─── Trecho do texto ───
Esse monstro ali estava, andando de mesa em mesa, fumando, esperando a reunião


FOI COM pavor que me aproximei de Otto Maria Carpeaux, no início dos anos 60, quando entrei para o "Correio da Manhã", onde fui inaugurar o que então se chamava de "copy desk", e ele era o principal editorialista do jornal.


Já haviam sido publicados os primeiros volumes de sua monumental "História da Literatura Ocidental", eu havia lido a "Cinza do Purgatório, Origens e Fins" e "Livros na Mesa". Considerava o seu prefácio à edição brasileira de "Os Irmãos Karamazov" tão esclarecedor e importante quanto o próprio texto de Dostoiévski.


Esse monstro ali estava, andando de mesa em mesa, fumando sem parar, esperando a reunião das 18h em que se discutiria a linha do editorial e dos tópicos que compunham a página de opinião, a famosa página 6 do velho "Correio".
─── Entradas de dados ───
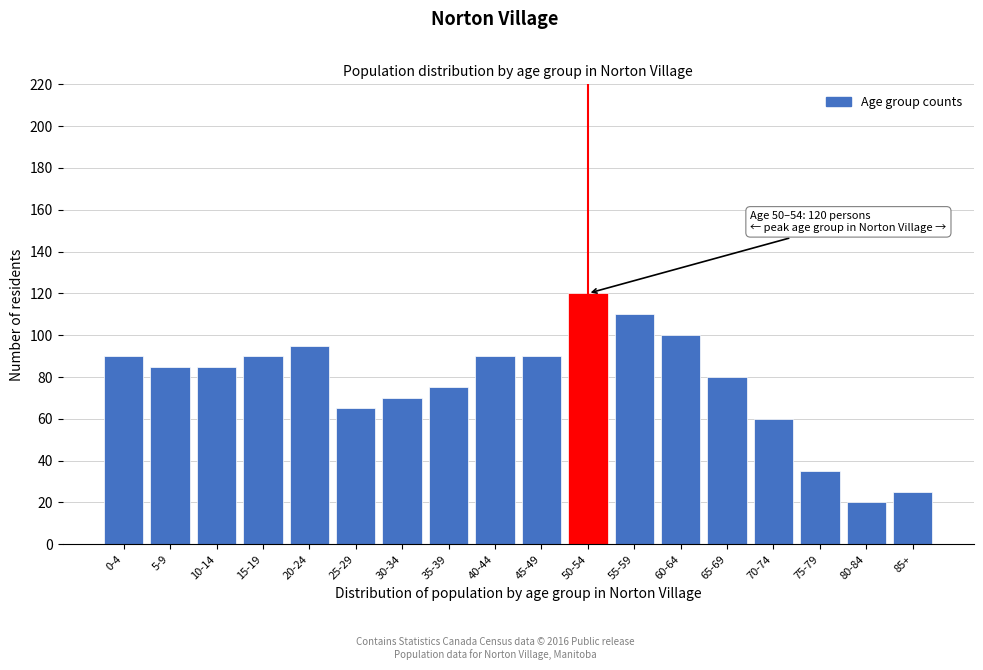

Reading left to right, what are all the values shown in this chart?

0-4=90	5-9=85	10-14=85	15-19=90	20-24=95	25-29=65	30-34=70	35-39=75	40-44=90	45-49=90	50-54=120	55-59=110	60-64=100	65-69=80	70-74=60	75-79=35	80-84=20	85+=25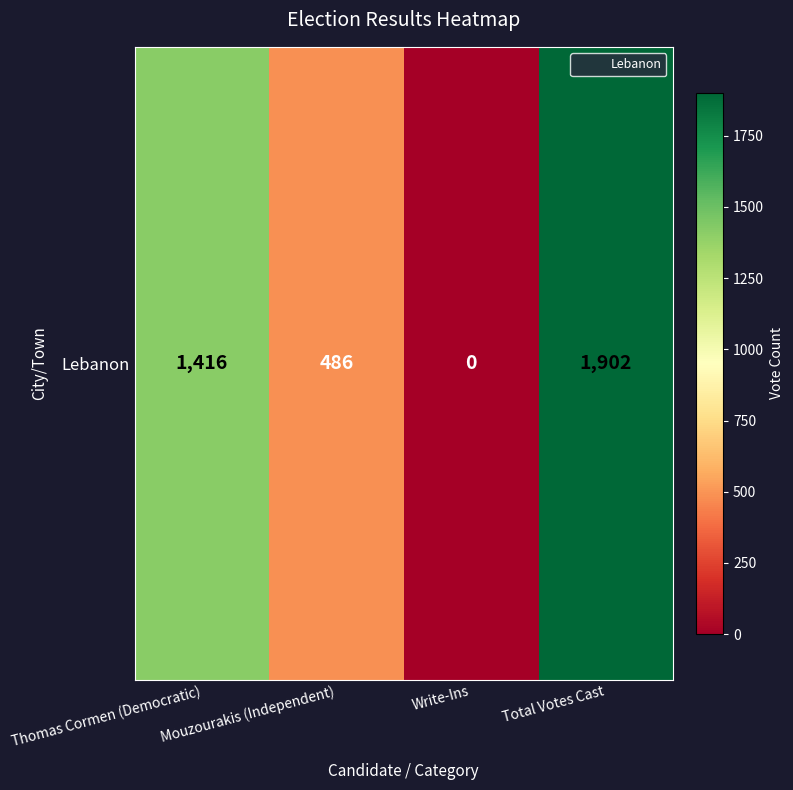

What is the average value?

951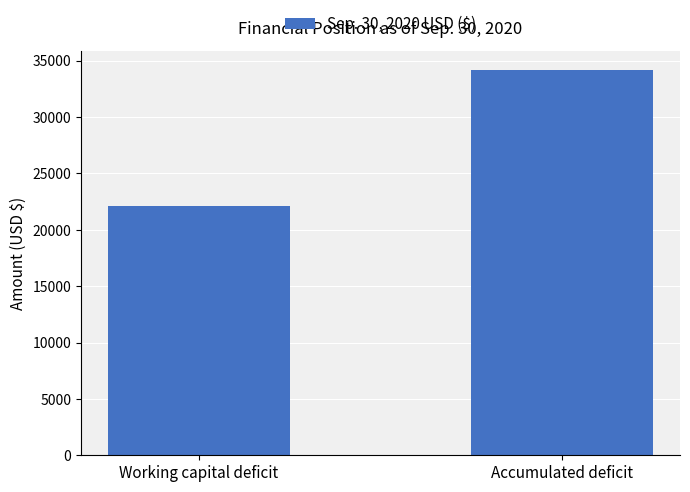

What is the average value?

28157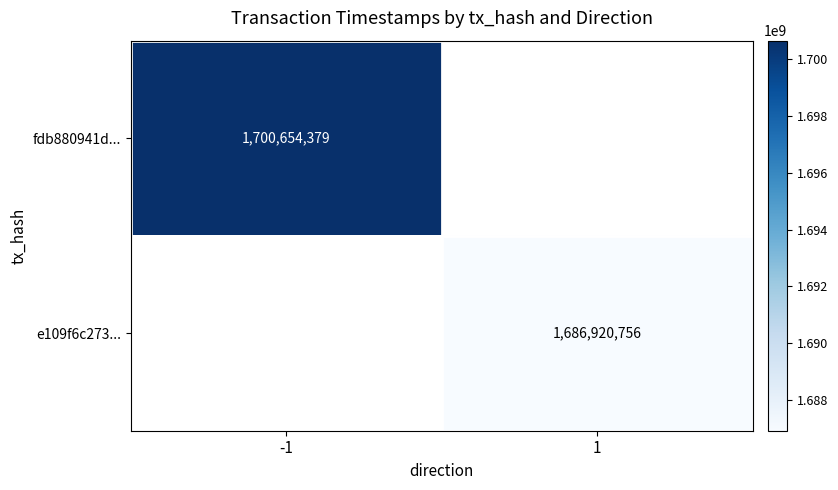

The fdb880941d... series shows 1700654379 at -1. True or false?

True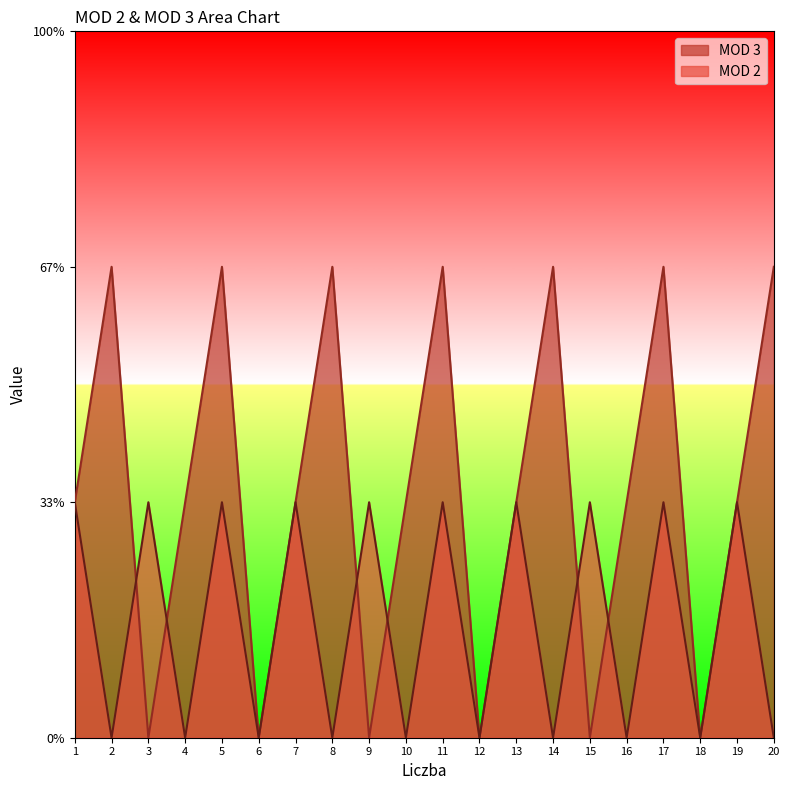

Reading left to right, extract all data points from this chart.

MOD 3: 1=1	2=2	3=0	4=1	5=2	6=0	7=1	8=2	9=0	10=1	11=2	12=0	13=1	14=2	15=0	16=1	17=2	18=0	19=1	20=2
MOD 2: 1=1	2=0	3=1	4=0	5=1	6=0	7=1	8=0	9=1	10=0	11=1	12=0	13=1	14=0	15=1	16=0	17=1	18=0	19=1	20=0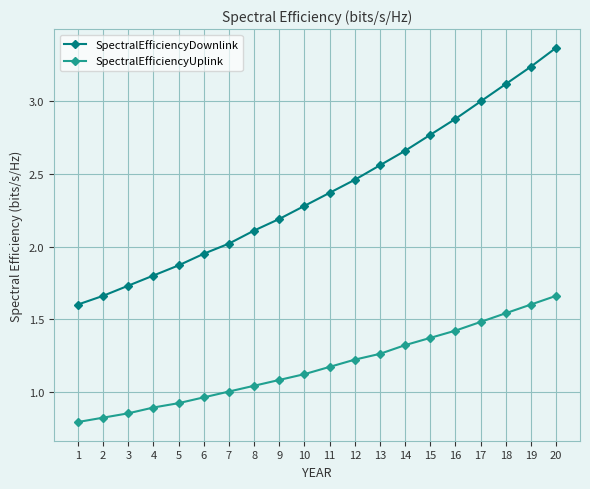

True or false: SpectralEfficiencyDownlink and SpectralEfficiencyUplink cross at least once.

False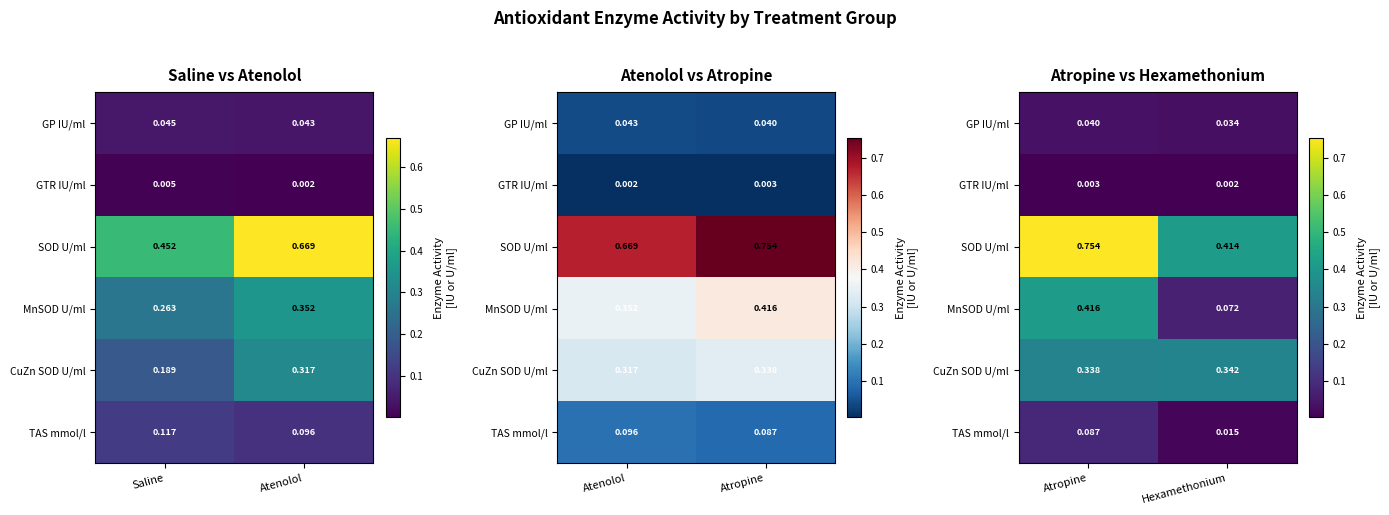

List the series in order of their peak value, lowest first.

GTR IU/ml, GP IU/ml, TAS mmol/l, CuZn SOD U/ml, MnSOD U/ml, SOD U/ml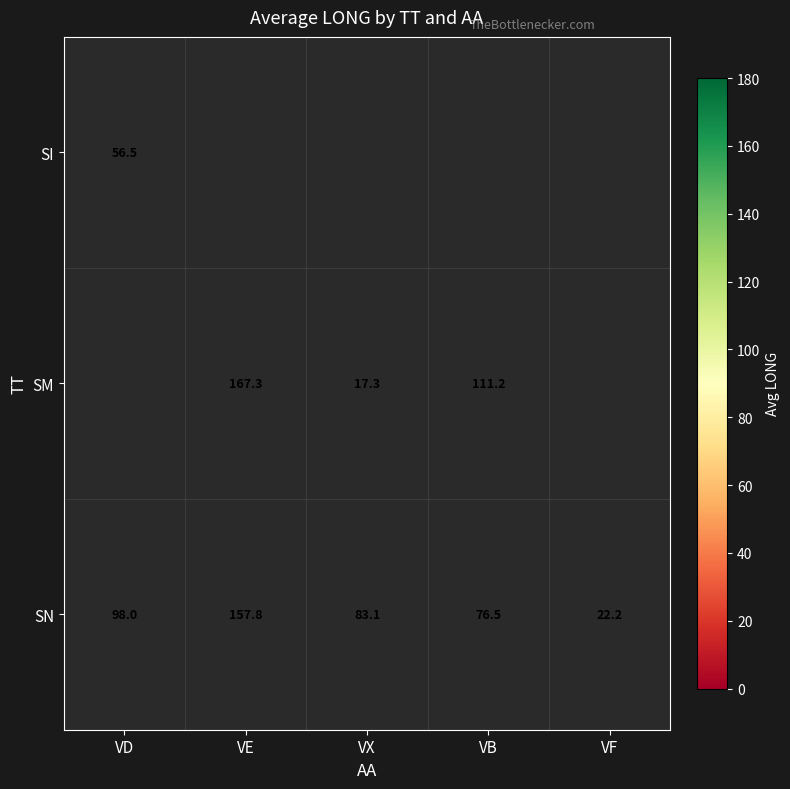

Rank the categories by SN value from lowest to highest.

VF, VB, VX, VD, VE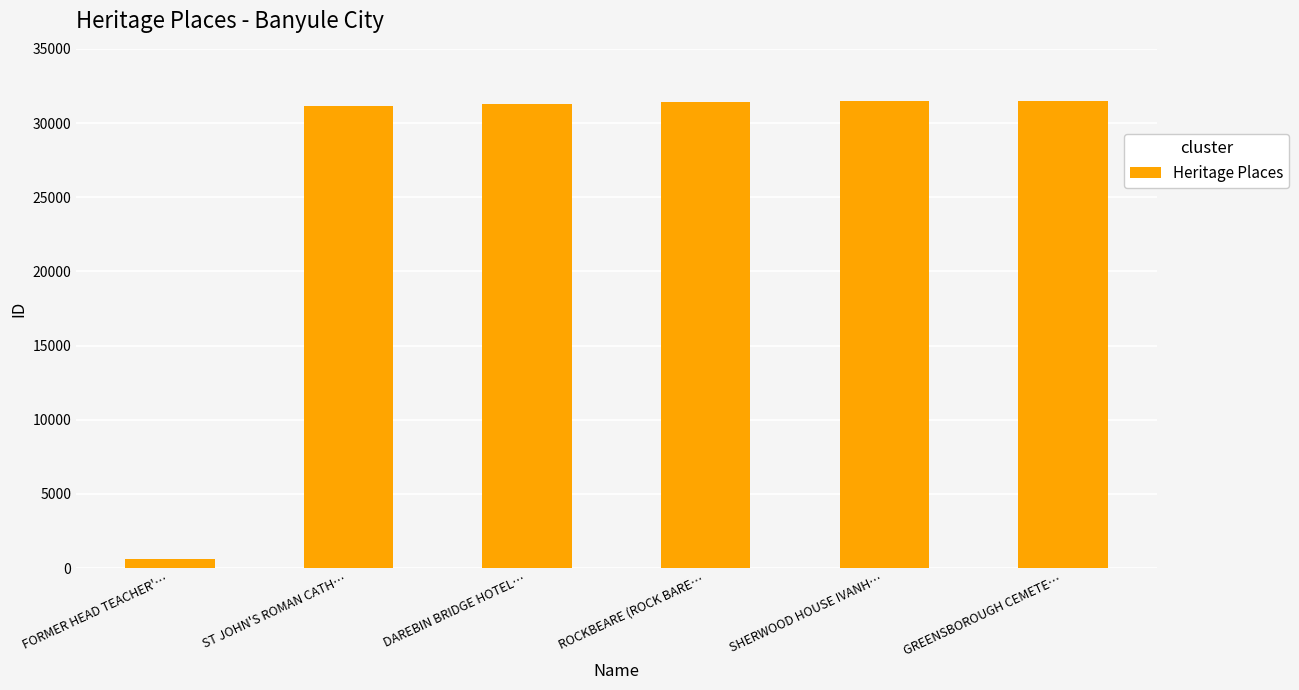

What is the approximate value at SHERWOOD HOUSE IVANH…?

31451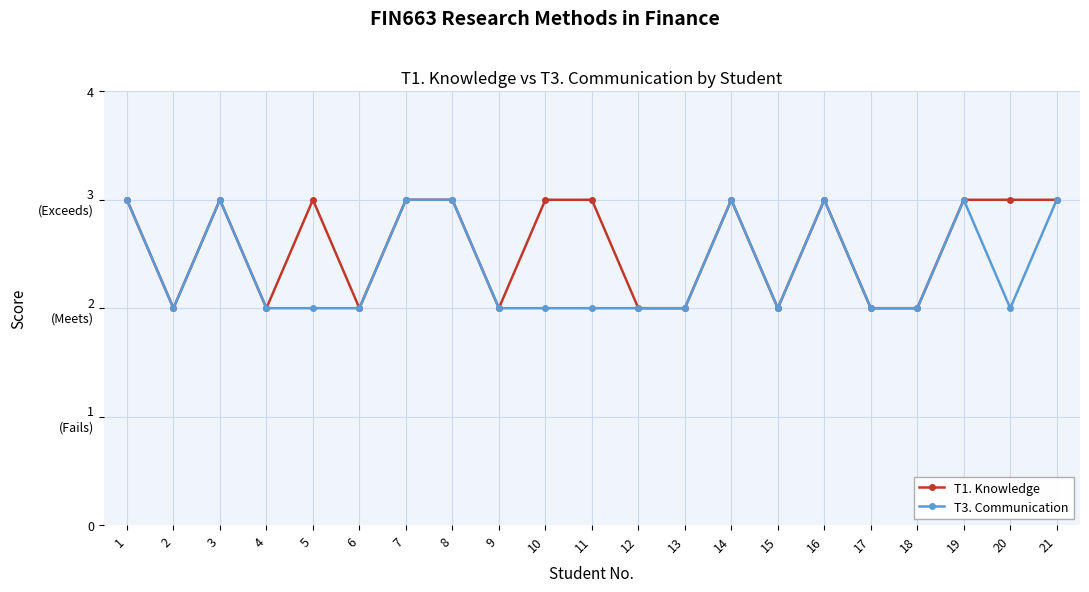

The value of T3. Communication at 1 is 4. True or false?

False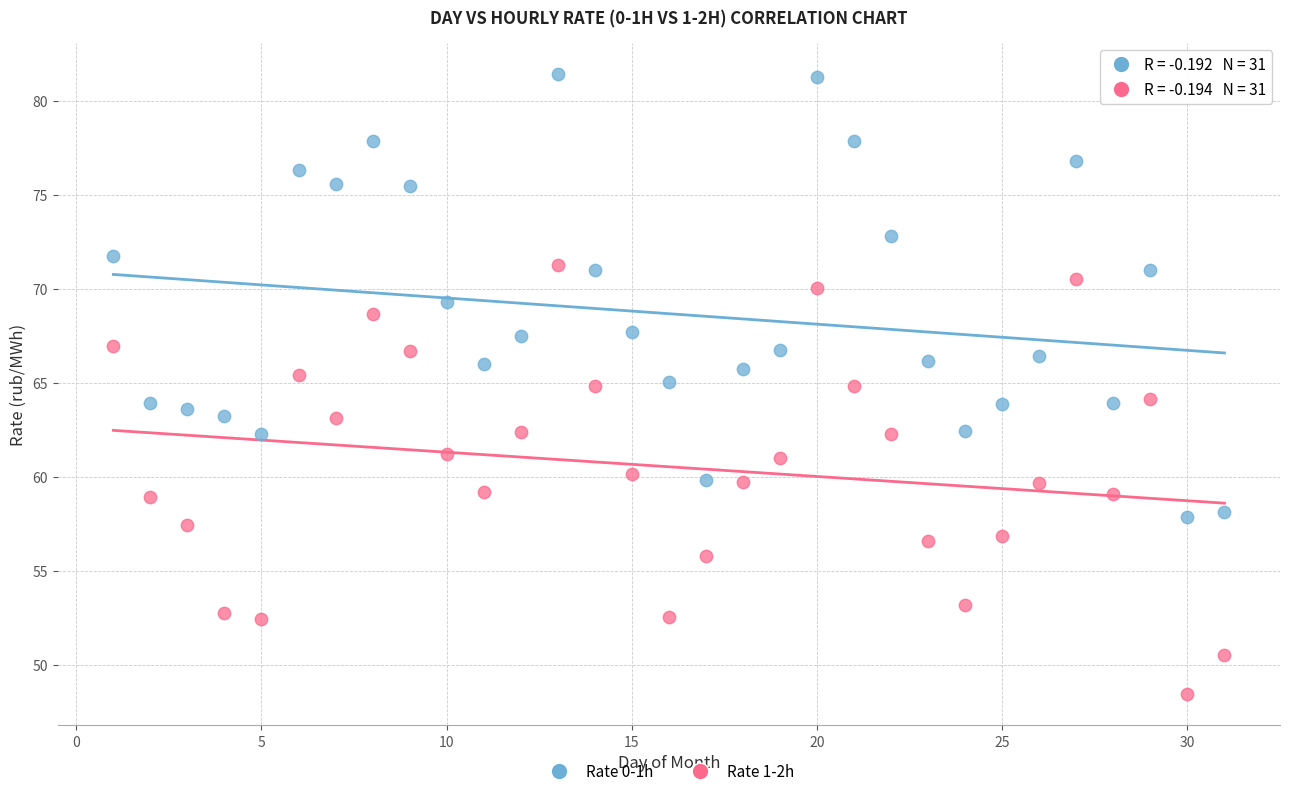

Across all data points, what is the range of Y values (max minus min)?

33.0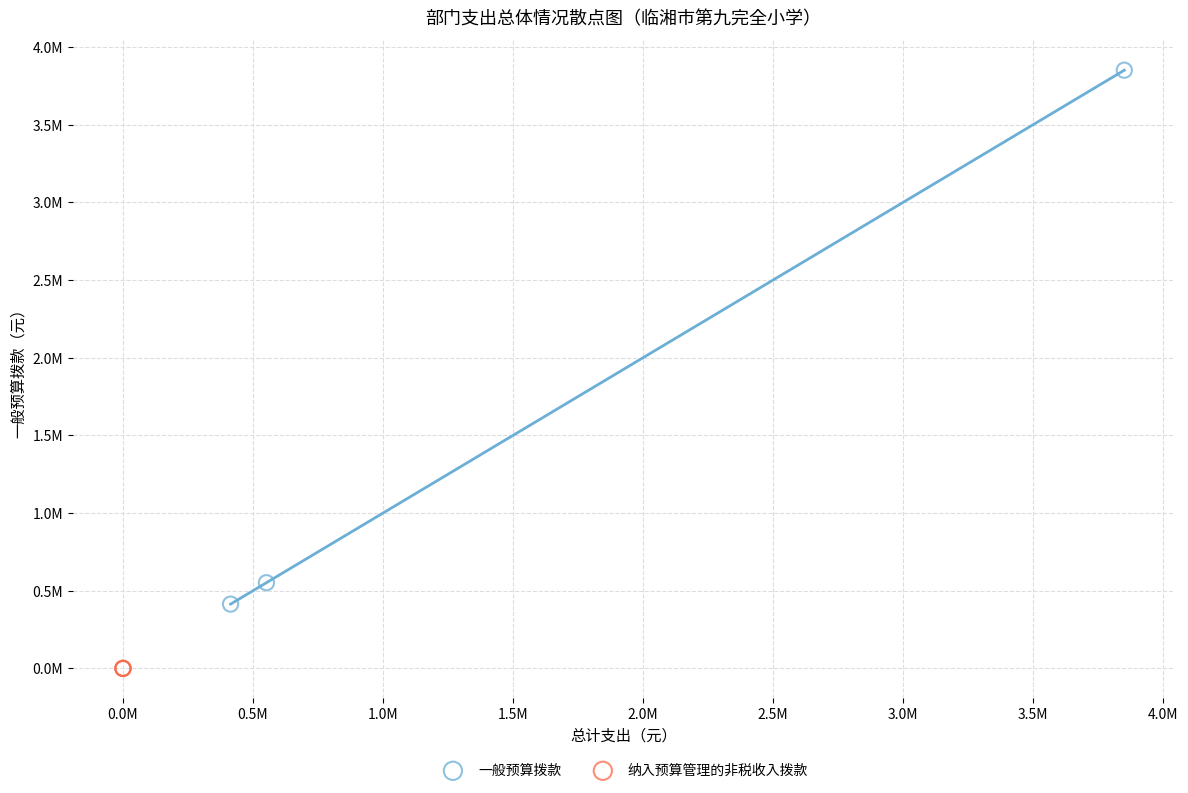

Which series reaches the maximum Y coordinate?

一般预算拨款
───
### Tarefa 1
Responda às perguntas sobre o trecho do texto:
(a) Em que jornal Otto Maria Carpeaux era o principal editorialista?
(b) De que obra de Dostoiévski Carpeaux escreveu o prefácio à edição brasileira?
(c) A que horas era a reunião que Carpeaux esperava?
### Tarefa 2
Resuma o trecho do texto em duas frases.
As entradas não têm nenhum papel nesta atividade.

### Resposta 1
(a) No "Correio da Manhã".
(b) De "Os Irmãos Karamazov".
(c) Às 18h.

### Resposta 2
No início dos anos 60, ao entrar para o "Correio da Manhã" para inaugurar o "copy desk", quem escreve se aproximou com pavor de Otto Maria Carpeaux, principal editorialista do jornal e autor da "História da Literatura Ocidental", cujos primeiros volumes já haviam sido publicados. Carpeaux andava de mesa em mesa, fumando sem parar, à espera da reunião das 18h em que se discutiam o editorial e os tópicos da página de opinião.